The Codex task force is en route to codifying various procedures and requirements more appropriate to potentially dangerous prescription drugs or pesticides than to gene-spliced tomatoes, potatoes and strawberries. They include long-term monitoring for adverse health effects and batteries of tests for genetic stability, toxins, allergenicity, and so on.

Among the most egregious is something called "traceability," an array of technical, labeling and record-keeping mechanisms to keep track of a plant "from dirt to dinner plate", so that consumers will know whom to sue if they get diarrhea from gene-spliced prunes, and providing, in the words of the anti-biotech European Commission delegate, "a tool governments can use to remove products from the market".

The prospect of unscientific, overly burdensome Codex standards for gene-spliced foods is ominous, because members of the World Trade Organization will, in principle, be required to follow them, and they will provide cover for unfair trade practices. Jean Halloran, of the anti-biotech group Consumers International, characterized Codex standards as a legal defense against WTO challenges to countries that arbitrarily interfere with trade in biotech foods. "The Codex is important because of the WTO. If there is a Codex standard, one country cannot file a challenge [for unfair trade practices] against another country which is following the Codex standard. But when there is no Codex standard, countries can challenge each other on anything."

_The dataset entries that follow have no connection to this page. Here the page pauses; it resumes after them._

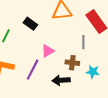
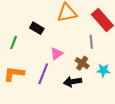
brown cross: (72, 63) -> (82, 63), turned 32

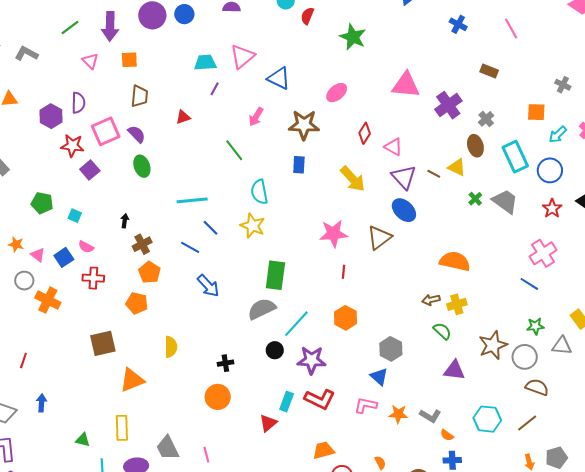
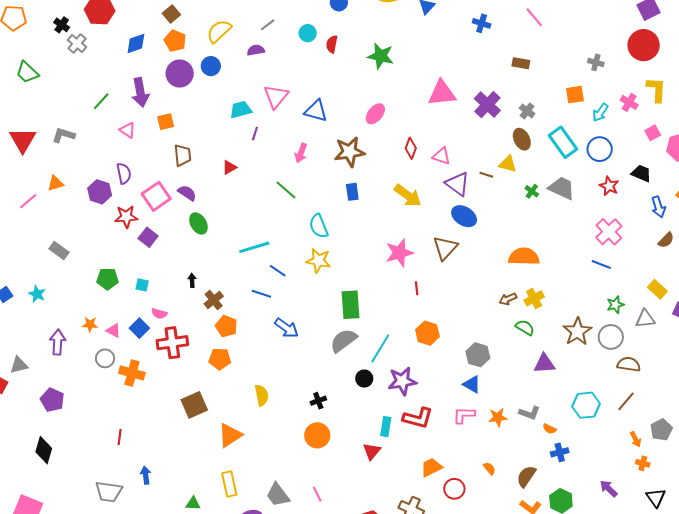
red cross: (93, 278) -> (172, 343), size x1.4

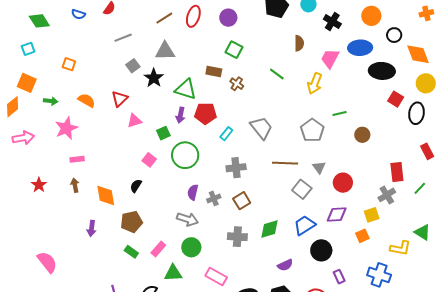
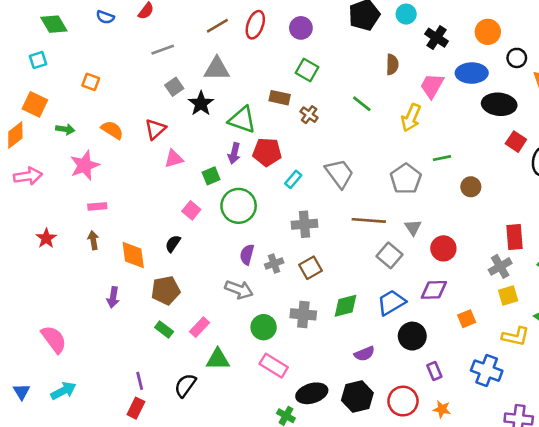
yellow square: (372, 215) -> (508, 296), moved
green circle: (191, 247) -> (264, 327), moved

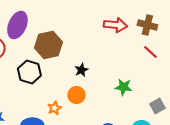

These unscientific regulations and standards actually harm the environment and public health, stifling the development of environmentally friendly innovations that can increase agricultural productivity, help clean up toxic wastes, conserve water and supplant agricultural chemicals. UN experts themselves warn that the greatest single threat to the planet's environment comes from the world's burgeoning population and its demand that ever more land be brought into food production.

Yet, an important answer - developing more productive plant varieties - will be blocked by the disincentive of unnecessary regulations on gene-splicing. Morally, this is no different from permitting the building of an unsafe dam or knowingly administering a contaminated vaccine. The UN and its Secretary General should be held accountable.

Henry Miller is a fellow at the Hoover Institution. He was an FDA official from 1979 to 1994 and is an adviser to the US delegation to the Codex Alimentarius Commission task force on biotech foods. Gregory Conko is Director of Food Safety Policy at the Competitive Enterprise Institute in Washington, D.C.